Show that the distribution maximizing $\Pr[\sum_{i = 1}^n {X_i} \geq \mathbb{E}[\sum_{i = 1}^n {X_i}] + 1]$, for $X_i$ being Bernoulli is the uniform.

Question

Suppose we have r.v.s $X_1, \dots X_n$ where each $X_i$ is a Bernoulli random variable with probability $p_i$, and the $p_i$'s are not necessarily equal. Let $Y = \sum_{i = 1}^n {X_i}$, and notice that $Y$ follows a Poisson binomial distribution, and that $ \mathbb{E}[Y] = \sum_{i = 1}^n {p_i}$. Let $m = \mathbb{E}[Y]$.
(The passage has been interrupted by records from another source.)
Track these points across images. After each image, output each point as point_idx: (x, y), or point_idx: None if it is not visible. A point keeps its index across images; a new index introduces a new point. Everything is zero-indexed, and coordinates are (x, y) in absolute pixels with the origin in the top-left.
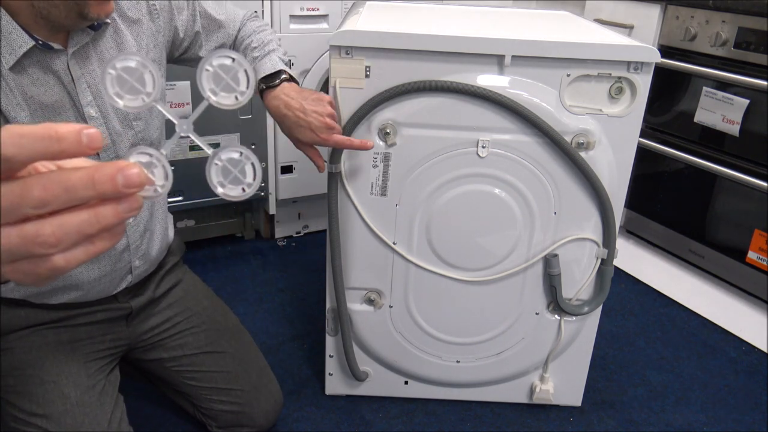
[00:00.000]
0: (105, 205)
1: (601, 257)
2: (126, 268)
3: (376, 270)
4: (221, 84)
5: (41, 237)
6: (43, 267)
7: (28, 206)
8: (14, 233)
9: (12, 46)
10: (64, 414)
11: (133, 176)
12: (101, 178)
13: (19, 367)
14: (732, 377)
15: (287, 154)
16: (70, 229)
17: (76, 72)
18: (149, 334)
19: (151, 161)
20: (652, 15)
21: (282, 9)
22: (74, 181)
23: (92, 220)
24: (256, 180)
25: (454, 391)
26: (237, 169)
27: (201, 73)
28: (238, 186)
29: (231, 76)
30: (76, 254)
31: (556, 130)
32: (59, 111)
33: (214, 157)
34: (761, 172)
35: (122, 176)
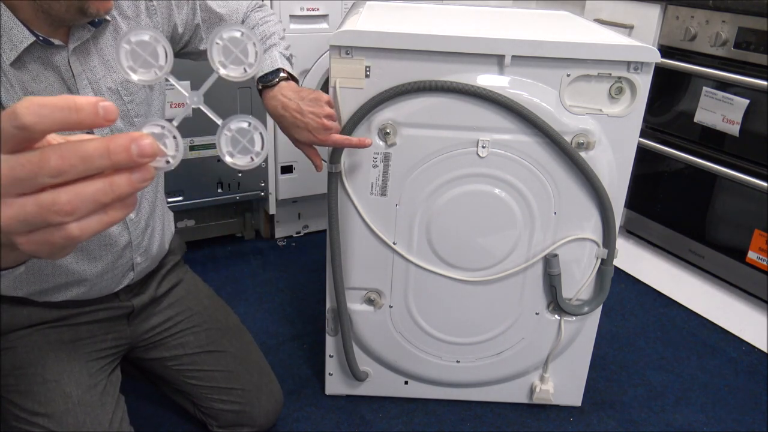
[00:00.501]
0: (119, 175)
1: (601, 257)
2: (128, 264)
3: (376, 270)
4: (230, 57)
5: (57, 205)
6: (58, 236)
7: (46, 175)
8: (31, 202)
9: (13, 42)
10: (66, 413)
11: (146, 146)
12: (116, 148)
13: (21, 366)
14: (732, 377)
15: (287, 154)
16: (86, 197)
17: (77, 68)
18: (150, 333)
19: (163, 132)
20: (652, 15)
21: (282, 9)
22: (90, 151)
23: (107, 188)
24: (264, 149)
25: (454, 391)
26: (246, 139)
27: (211, 46)
28: (246, 155)
29: (240, 49)
30: (91, 223)
31: (556, 130)
32: None
33: (224, 127)
34: (761, 172)
35: (136, 146)
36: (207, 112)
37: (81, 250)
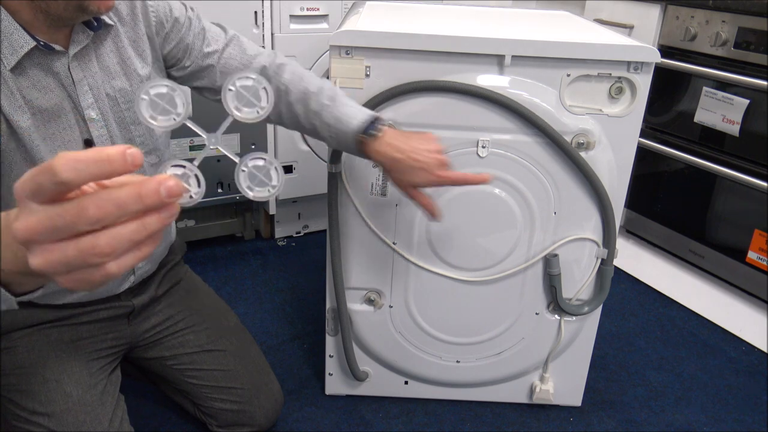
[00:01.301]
0: (150, 215)
1: (601, 257)
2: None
3: (376, 270)
4: (243, 101)
5: (98, 248)
6: (97, 274)
7: (85, 224)
8: (71, 247)
9: (13, 47)
10: (66, 413)
11: (173, 188)
12: (147, 192)
13: (22, 366)
14: (732, 377)
15: (287, 154)
16: (123, 239)
17: (77, 74)
18: (150, 333)
19: (185, 172)
20: (652, 15)
21: (282, 9)
22: (124, 198)
23: (140, 229)
24: (280, 181)
25: (454, 391)
26: (262, 174)
27: (225, 93)
28: (264, 188)
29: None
30: (126, 260)
31: (556, 130)
32: (59, 114)
33: (240, 165)
34: (761, 172)
35: (164, 189)
36: (226, 153)
37: None
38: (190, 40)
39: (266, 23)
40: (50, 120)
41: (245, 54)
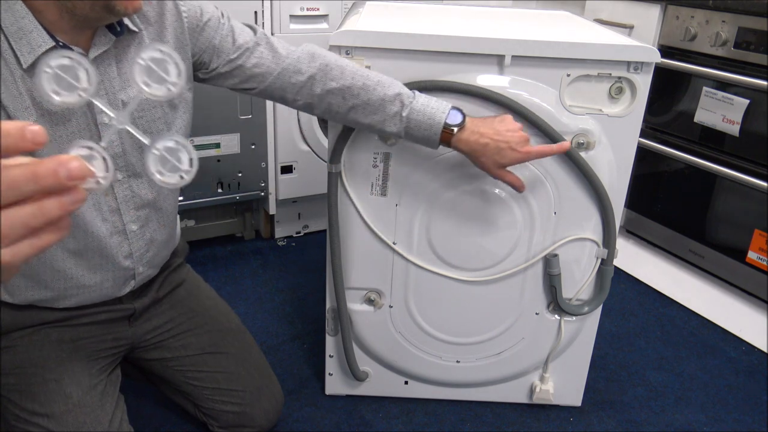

I am pretty sure that the distribution on the $p_i$'s which maximizes $\Pr[Y \geq m+1]$ is setting $p_i = \frac{m}{n}$ for all $i$, but I am not sure how to show this. I tried induction but is seems messy.

Is there a simple way to show this (or perhaps a counterexample)?

Answer 1

Turns out I found the answer. For anyone interested in the future, there is this wonderful paper by Hoeffding himself. The proof of the fact I wanted can be found in Theorem 4.